§ **WHAT THIS TASK INVOLVES**
From the first line of the material through the line that holds "Paris, Washington DC, 25.05.2021, 00:52 Time", repeat each line exactly and skip any picture.

§ **DATA EXTRACTS**

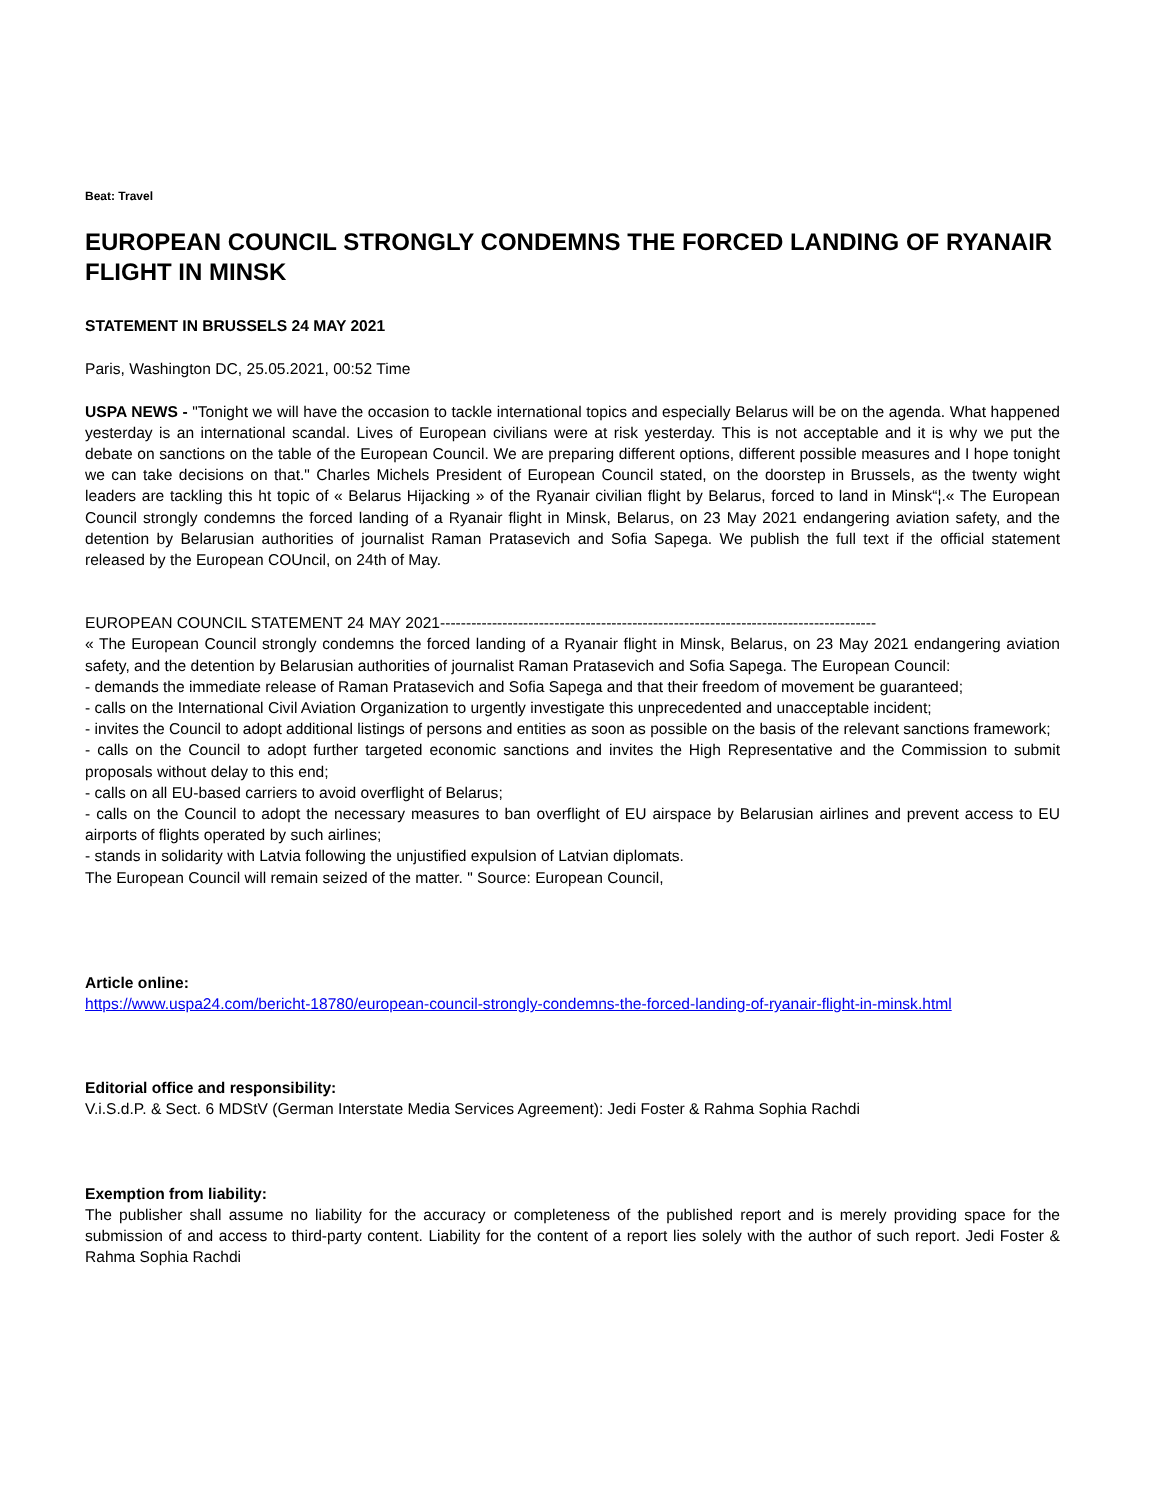Beat: Travel
EUROPEAN COUNCIL STRONGLY CONDEMNS THE FORCED LANDING OF RYANAIR FLIGHT IN MINSK
STATEMENT IN BRUSSELS 24 MAY 2021
Paris, Washington DC, 25.05.2021, 00:52 Time
USPA NEWS - "Tonight we will have the occasion to tackle international topics and especially Belarus will be on the agenda. What happened yesterday is an international scandal. Lives of European civilians were at risk yesterday. This is not acceptable and it is why we put the debate on sanctions on the table of the European Council. We are preparing different options, different possible measures and I hope tonight we can take decisions on that." Charles Michels President of European Council stated, on the doorstep in Brussels, as the twenty wight leaders are tackling this ht topic of « Belarus Hijacking » of the Ryanair civilian flight by Belarus, forced to land in Minsk“¦.« The European Council strongly condemns the forced landing of a Ryanair flight in Minsk, Belarus, on 23 May 2021 endangering aviation safety, and the detention by Belarusian authorities of journalist Raman Pratasevich and Sofia Sapega. We publish the full text if the official statement released by the European COUncil, on 24th of May.
EUROPEAN COUNCIL STATEMENT 24 MAY 2021------------------------------------------------------------------------------------
« The European Council strongly condemns the forced landing of a Ryanair flight in Minsk, Belarus, on 23 May 2021 endangering aviation safety, and the detention by Belarusian authorities of journalist Raman Pratasevich and Sofia Sapega. The European Council:
- demands the immediate release of Raman Pratasevich and Sofia Sapega and that their freedom of movement be guaranteed;
- calls on the International Civil Aviation Organization to urgently investigate this unprecedented and unacceptable incident;
- invites the Council to adopt additional listings of persons and entities as soon as possible on the basis of the relevant sanctions framework;
- calls on the Council to adopt further targeted economic sanctions and invites the High Representative and the Commission to submit proposals without delay to this end;
- calls on all EU-based carriers to avoid overflight of Belarus;
- calls on the Council to adopt the necessary measures to ban overflight of EU airspace by Belarusian airlines and prevent access to EU airports of flights operated by such airlines;
- stands in solidarity with Latvia following the unjustified expulsion of Latvian diplomats.
The European Council will remain seized of the matter. " Source: European Council,
Article online:
https://www.uspa24.com/bericht-18780/european-council-strongly-condemns-the-forced-landing-of-ryanair-flight-in-minsk.html
Editorial office and responsibility:
V.i.S.d.P. & Sect. 6 MDStV (German Interstate Media Services Agreement): Jedi Foster & Rahma Sophia Rachdi
Exemption from liability:
The publisher shall assume no liability for the accuracy or completeness of the published report and is merely providing space for the submission of and access to third-party content. Liability for the content of a report lies solely with the author of such report. Jedi Foster & Rahma Sophia Rachdi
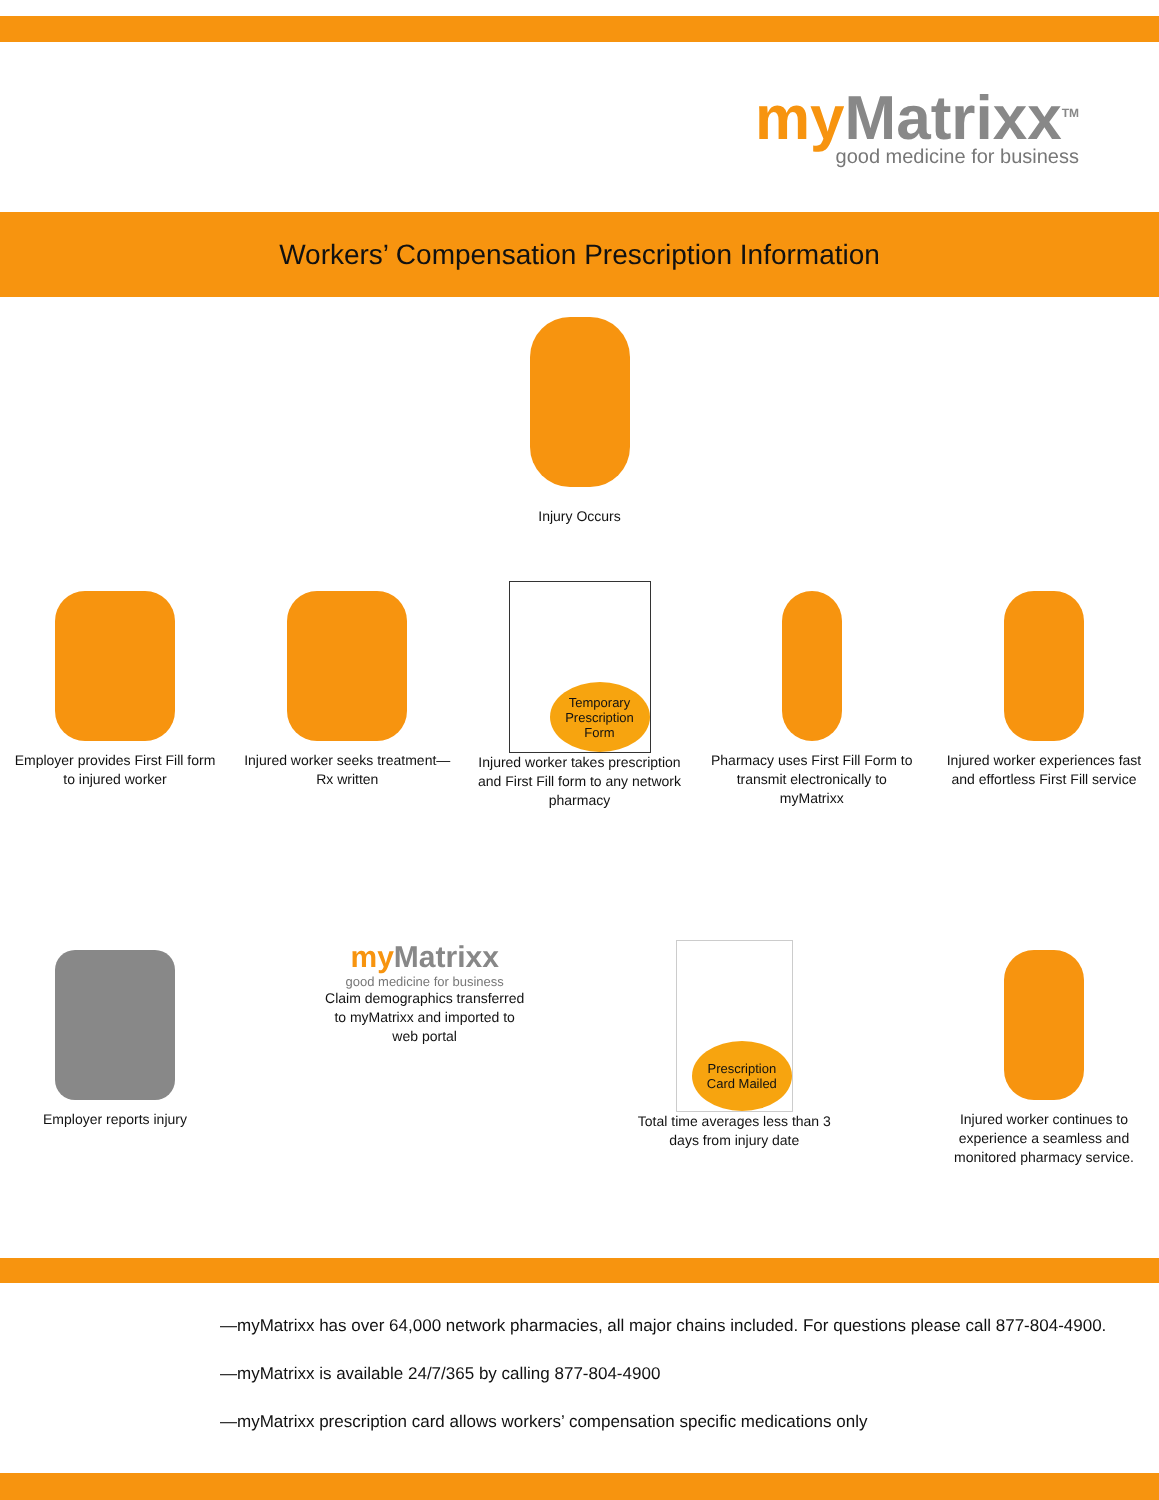my Matrixx<sup>TM</sup>
good medicine for business
Workers’ Compensation Prescription Information
Injury Occurs
Employer provides First Fill form to injured worker
Injured worker seeks treatment— Rx written
Temporary Prescription Form
Injured worker takes prescription and First Fill form to any network pharmacy
Pharmacy uses First Fill Form to transmit electronically to myMatrixx
Injured worker experiences fast and effortless First Fill service
Employer reports injury
my Matrixx
good medicine for business
Claim demographics transferred to myMatrixx and imported to web portal
Prescription Card Mailed
Total time averages less than 3 days from injury date
Injured worker continues to experience a seamless and monitored pharmacy service.
—myMatrixx has over 64,000 network pharmacies, all major chains included. For questions please call 877-804-4900.
—myMatrixx is available 24/7/365 by calling 877-804-4900
—myMatrixx prescription card allows workers’ compensation specific medications only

§ **OUTPUT OF THE TASK**
Beat: Travel
EUROPEAN COUNCIL STRONGLY CONDEMNS THE FORCED LANDING OF RYANAIR FLIGHT IN MINSK
STATEMENT IN BRUSSELS 24 MAY 2021
Paris, Washington DC, 25.05.2021, 00:52 Time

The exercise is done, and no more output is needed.